• **WHAT THE EXERCISE ASKS**: The exact lines from the start of the material below through the line holding "On this site, we" are the answer; return those, pictures excluded.

• **INPUT DATA**:
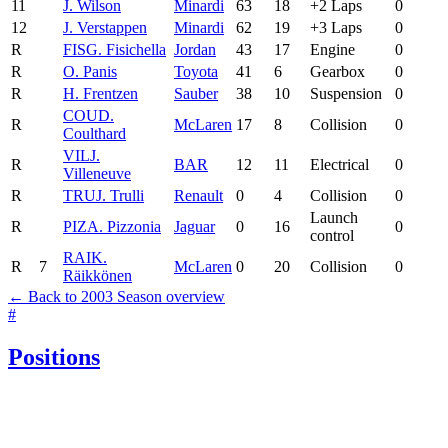
11
J. Wilson
Minardi
63
18
+2 Laps
0
12
J. Verstappen
Minardi
62
19
+3 Laps
0
R
FIS
G. Fisichella
Jordan
43
17
Engine
0
R
O. Panis
Toyota
41
6
Gearbox
0
R
H. Frentzen
Sauber
38
10
Suspension
0
COU
D.
R
McLaren
17
8
Collision
0
Coulthard
VIL
J.
R
BAR
12
11
Electrical
0
Villeneuve
R
TRU
J. Trulli
Renault
0
4
Collision
0
Launch
R
PIZ
A. Pizzonia
Jaguar
0
16
0
control
RAI
K.
R
7
McLaren
0
20
Collision
0
Räikkönen
← Back to 2003 Season overview
#
Positions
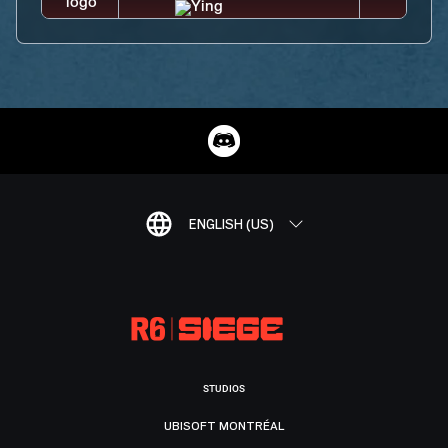
ENGLISH (US)
STUDIOS
UBISOFT MONTRÉAL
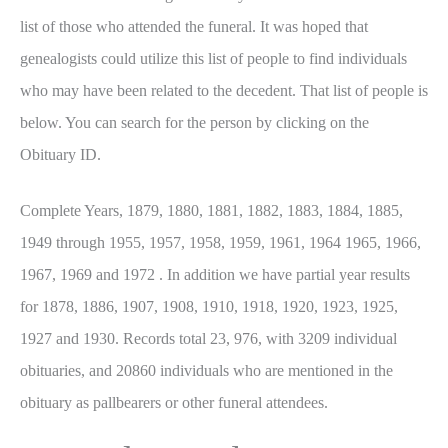
list of those who attended the funeral. It was hoped that
genealogists could utilize this list of people to find individuals
who may have been related to the decedent. That list of people is
below. You can search for the person by clicking on the
Obituary ID.
Complete Years, 1879, 1880, 1881, 1882, 1883, 1884, 1885,
1949 through 1955, 1957, 1958, 1959, 1961, 1964 1965, 1966,
1967, 1969 and 1972 . In addition we have partial year results
for 1878, 1886, 1907, 1908, 1910, 1918, 1920, 1923, 1925,
1927 and 1930. Records total 23, 976, with 3209 individual
obituaries, and 20860 individuals who are mentioned in the
obituary as pallbearers or other funeral attendees.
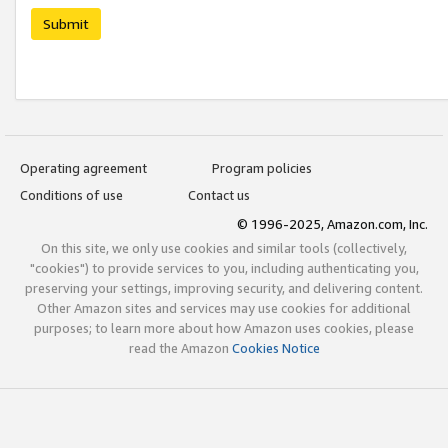
Submit
Operating agreement
Program policies
Conditions of use
Contact us
© 1996-2025, Amazon.com, Inc.
On this site, we only use cookies and similar tools (collectively,
"cookies") to provide services to you, including authenticating you,
preserving your settings, improving security, and delivering content.
Other Amazon sites and services may use cookies for additional
purposes; to learn more about how Amazon uses cookies, please
read the Amazon
Cookies Notice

• **TASK RESULT**:
11
J. Wilson
Minardi
63
18
+2 Laps
0
12
J. Verstappen
Minardi
62
19
+3 Laps
0
R
FIS
G. Fisichella
Jordan
43
17
Engine
0
R
O. Panis
Toyota
41
6
Gearbox
0
R
H. Frentzen
Sauber
38
10
Suspension
0
COU
D.
R
McLaren
17
8
Collision
0
Coulthard
VIL
J.
R
BAR
12
11
Electrical
0
Villeneuve
R
TRU
J. Trulli
Renault
0
4
Collision
0
Launch
R
PIZ
A. Pizzonia
Jaguar
0
16
0
control
RAI
K.
R
7
McLaren
0
20
Collision
0
Räikkönen
← Back to 2003 Season overview
#
Positions
ENGLISH (US)
STUDIOS
UBISOFT MONTRÉAL
list of those who attended the funeral. It was hoped that
genealogists could utilize this list of people to find individuals
who may have been related to the decedent. That list of people is
below. You can search for the person by clicking on the
Obituary ID.
Complete Years, 1879, 1880, 1881, 1882, 1883, 1884, 1885,
1949 through 1955, 1957, 1958, 1959, 1961, 1964 1965, 1966,
1967, 1969 and 1972 . In addition we have partial year results
for 1878, 1886, 1907, 1908, 1910, 1918, 1920, 1923, 1925,
1927 and 1930. Records total 23, 976, with 3209 individual
obituaries, and 20860 individuals who are mentioned in the
obituary as pallbearers or other funeral attendees.
Submit
Operating agreement
Program policies
Conditions of use
Contact us
© 1996-2025, Amazon.com, Inc.
On this site, we only use cookies and similar tools (collectively,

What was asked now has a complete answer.